> WHAT THIS TASK INVOLVES
Reproduce the passage on Covey's Seven Habits from "Part 5 of a" through "for everyone involved.", swapping "common sense" for "practical wisdom".

> DOCUMENT TEXT
- - - - -

Part 5 of a series about Stephen Covey’s Seven Habits of Highly Effective People
My study of Stephen Covey’s book “The Seven Habits of Highly Effective People” has been really helpful to me. Many of these concepts are just common sense when you think about it, but the way that Covey presents the information makes it easy for me to understand. This next habit ‘Think Win/Win’ just makes sense to me. Whenever you are dealing with others – your parents, an employer, or an organization you should seek to carry on a relationship that will result in a positive outcome for everyone involved.
*ADDITIONAL RESOURCES FOR TEENS*The 7 Habits of Highly Effective People Personal Workbook
The 7 Habits of Highly Effective Teens
The basis of this habit is the Golden Rule. You know, “do unto others as you would have them do unto you” (Matthew 7:12). This concept is typically referred to as the Golden Rule. Think Win/Win is the habit of the Golden Rule. This habit says that we relate to others with respect and try to achieve mutual benefit for all involved. We treat people the way we would want to be treated.

- - - - -

> PROVIDED MATERIAL
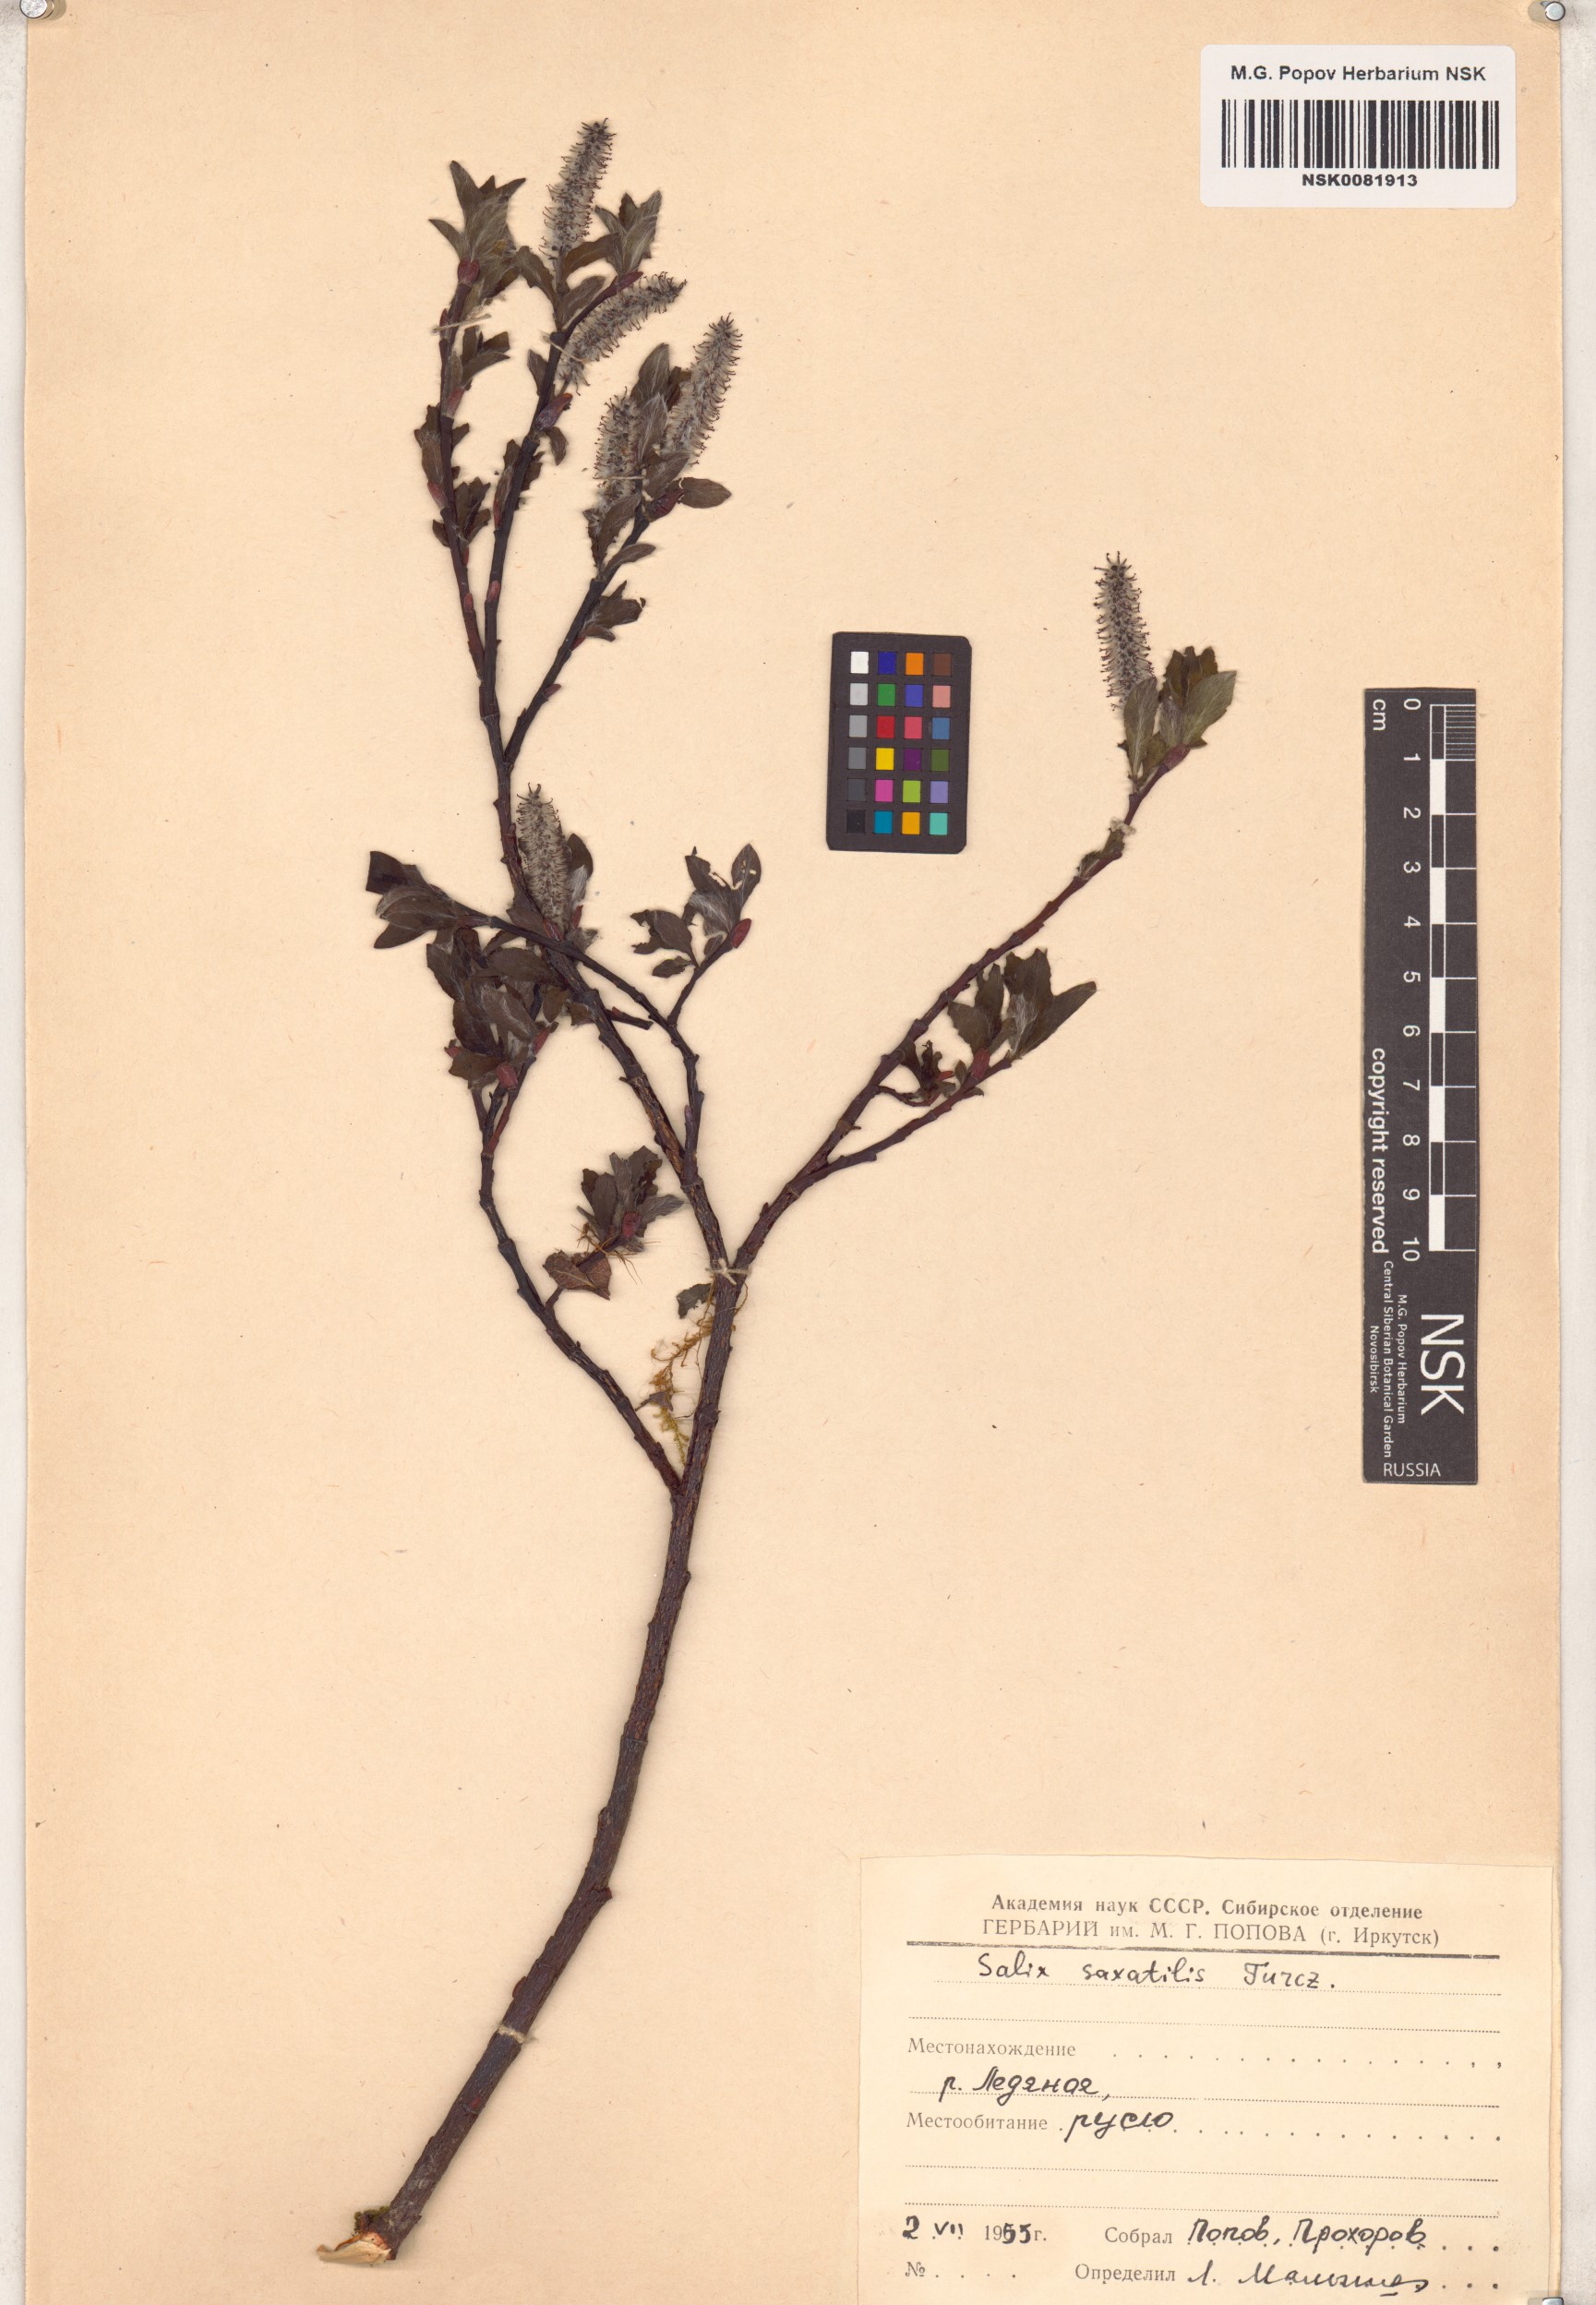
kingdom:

- - - - -

> TASK ANSWER
Part 5 of a series about Stephen Covey’s Seven Habits of Highly Effective People
My study of Stephen Covey’s book “The Seven Habits of Highly Effective People” has been really helpful to me. Many of these concepts are just practical wisdom when you think about it, but the way that Covey presents the information makes it easy for me to understand. This next habit ‘Think Win/Win’ just makes sense to me. Whenever you are dealing with others – your parents, an employer, or an organization you should seek to carry on a relationship that will result in a positive outcome for everyone involved.